We propose a novel method for measuring the discrepancy between a set of samples and a desired posterior distribution for Bayesian inference. Classical methods for assessing sample quality like the effective sample size are not appropriate for scalable Bayesian sampling algorithms, such as stochastic gradient Langevin dynamics, that are asymptotically biased. Instead, the gold standard is to use the kernel Stein Discrepancy (KSD), which is itself not scalable given its quadratic cost in the number of samples. The KSD and its faster extensions also typically suffer from the curse of dimensionality and can require extensive tuning.
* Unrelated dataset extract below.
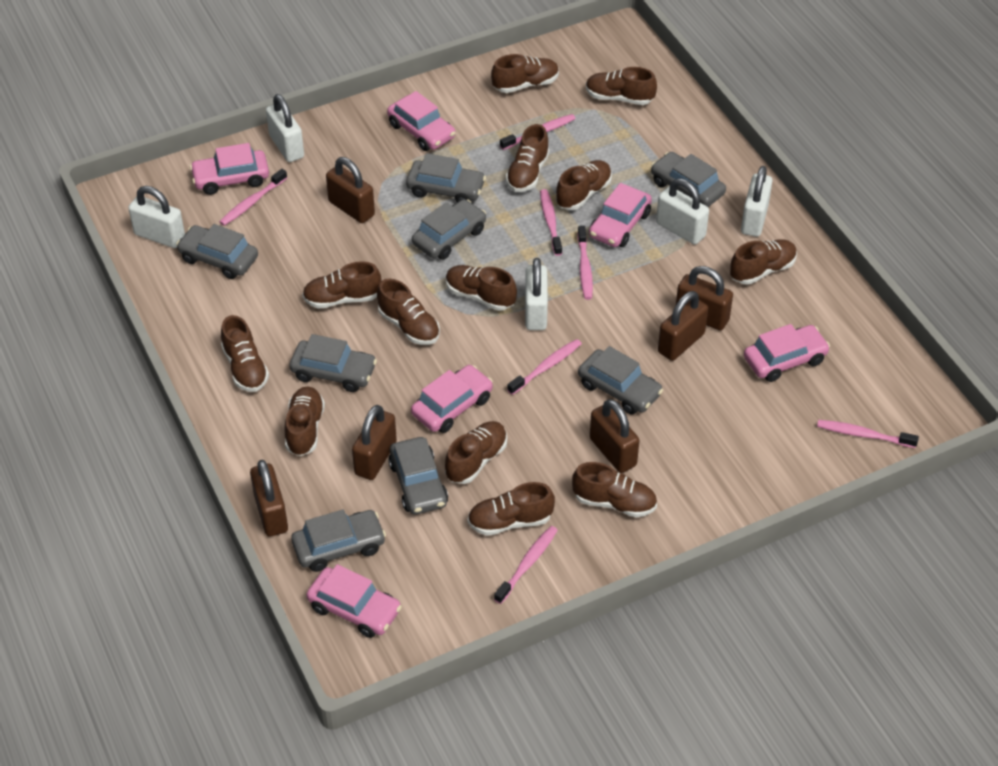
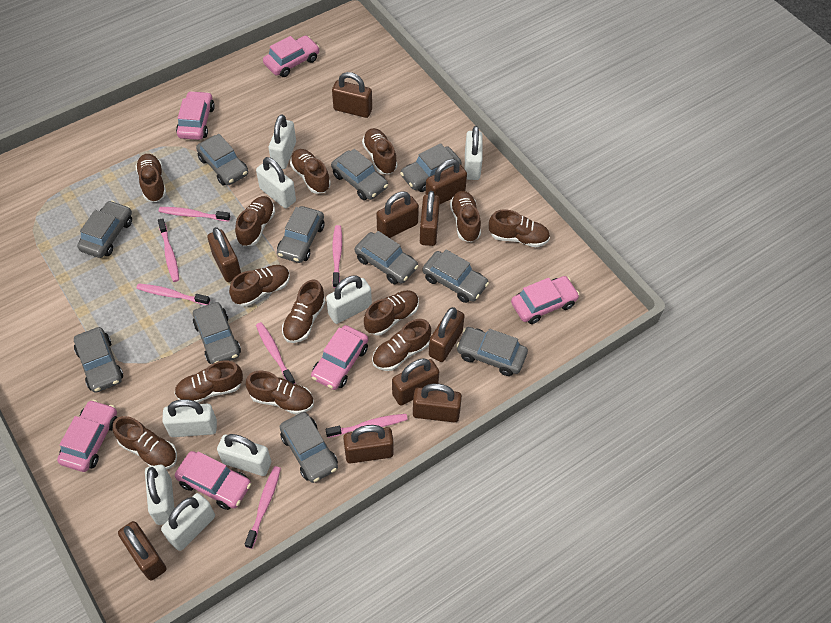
brown padlock: [250,460,288,536] [326,157,375,223] [352,405,397,480] [590,399,639,473] [658,291,708,361] [676,266,733,330] = 6 -> [118,521,166,581] [207,227,241,282] [332,72,372,118] [343,425,394,463] [376,192,419,238] [392,358,439,406] [413,384,462,423] [420,191,440,246] [425,159,467,205] [429,307,464,362] = 10
grey car: [176,224,258,279] [289,334,377,392] [291,510,386,572] [388,437,448,514] [406,153,486,203] [412,199,486,260] [578,346,663,415] [651,152,726,207] = 8 -> [74,327,123,393] [77,200,132,258] [193,302,241,364] [196,134,248,185] [277,206,324,263] [280,412,338,483] [331,149,388,200] [355,231,418,284] [400,143,462,192] [423,249,489,303] [456,327,528,376] = 11
white padlock: [128,186,185,248] [266,94,304,162] [525,258,548,330] [656,178,709,245] [741,166,773,237] = 5 -> [145,465,175,525] [161,493,215,551] [162,399,217,437] [217,434,271,476] [256,157,296,208] [269,114,296,169] [326,275,372,324] [465,126,483,180] = 8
To address these limitations, we develop the polynomial Stein discrepancy (PSD) and an associated goodness-of-fit test. While the new test is not fully convergence-determining, we prove that it detects differences in the first r moments for Gaussian targets. We empirically show that the test has higher power than its competitors in several examples, and at a lower computational cost. Finally, we demonstrate that the PSD can assist practitioners to select hyper-parameters of Bayesian sampling algorithms more efficiently than competitors.